During the decades of continuing price controls, the profits of farmers and other processors were eliminated through the artificially low state-mandated prices. What happened to the coffee-roasting companies beginning in 2006 is a typical scenario. First, some coffee producers simply held supplies off of the market in hopes the government would agree to price increases that covered their costs. The government countered with military force, authorizing the National Guard to "find every last kilogram of coffee" being "hoarded." By 2009 the Venezuelan government seized control of two of the largest coffee-processing plants, claiming that the private companies were engaged in hoarding and smuggling coffee and therefore being disloyal to the state. Shortly thereafter, Chavez nationalized the two largest coffee enterprises. However, the government running the plants produced no benefits for the consumers. Today, market analyst Luis Vicente Leon sums it up this way: "They [the government] expropriate the sugar companies, and you cannot find sugar ... They expropriate the coffee companies ... and you cannot find coffee. They expropriate Owen-Illinois, and we cannot find packages."

The second response of suppliers to price controls was to produce the controlled products but smuggle them out of Venezuela to neighboring countries like Colombia where they could receive what Venezuela regards as illegally high "black market" prices. So much of this was occurring that by 2015 the Venezuelan government under Nicholas Maduro "expanded an anti-smuggling offensive along the Venezuelan frontier with Colombia." He closed border crossings and deported Columbians who were apparently engaged in smuggling contraband goods.
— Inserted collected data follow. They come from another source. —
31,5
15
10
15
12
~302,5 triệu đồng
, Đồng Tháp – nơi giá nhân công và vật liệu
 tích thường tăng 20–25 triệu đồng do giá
While producers are victimized and harassed, what about Venezuelan consumers?  Venezuelan shoppers face shortage after shortage. They line up in Caracas in the wee hours of the morning, standing in a line in front of the state-run grocery stores hoping that they will get something (almost anything) before the meager supply runs out. The government now requires registration with identity cards and fingerprinting in order to shop, all this to prevent "hoarding." The Economist reports that national guardsmen, fully armed, recently stopped a pregnant woman from shopping because it is not her designated day under the strict rationing rules. In the same article, The Economist says that the empty shelves in Venezuela are eerily reminiscent of the same empty shelves in Robert Mugabe's claimed socialist paradise, Zimbabwe. Precisely so. Economic laws know no borders. They are not respecters of the empty claims of socialist politicians.
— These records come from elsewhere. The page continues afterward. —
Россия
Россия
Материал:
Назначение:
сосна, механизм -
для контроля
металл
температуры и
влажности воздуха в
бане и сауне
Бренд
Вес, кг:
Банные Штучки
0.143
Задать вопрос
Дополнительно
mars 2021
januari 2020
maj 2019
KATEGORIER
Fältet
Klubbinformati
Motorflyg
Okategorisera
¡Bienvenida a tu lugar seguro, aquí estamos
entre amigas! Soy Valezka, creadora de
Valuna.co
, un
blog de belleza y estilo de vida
At the very beginning of the increase of price regulation in 2011, Karlin Granadillo, head of the Venezuelan price control agency, proudly proclaimed: "The law of supply and demand is a lie." Events have confirmed the utter foolishness of such a socialist edict.

Would that Venezuela had a leader who would courageously exclaim to the current President: "Abolish these controls Mr. Maduro! Repeal them for the sake of your fellow citizens!"

Dr. John A. Sparks is the retired dean of Arts & Letters at Grove City College and a fellow for The Center for Vision & Values. He is a graduate of the University of Michigan Law School and a member of the State Bar of Pennsylvania. He is a frequent contributor of articles based upon U.S. Supreme Court developments.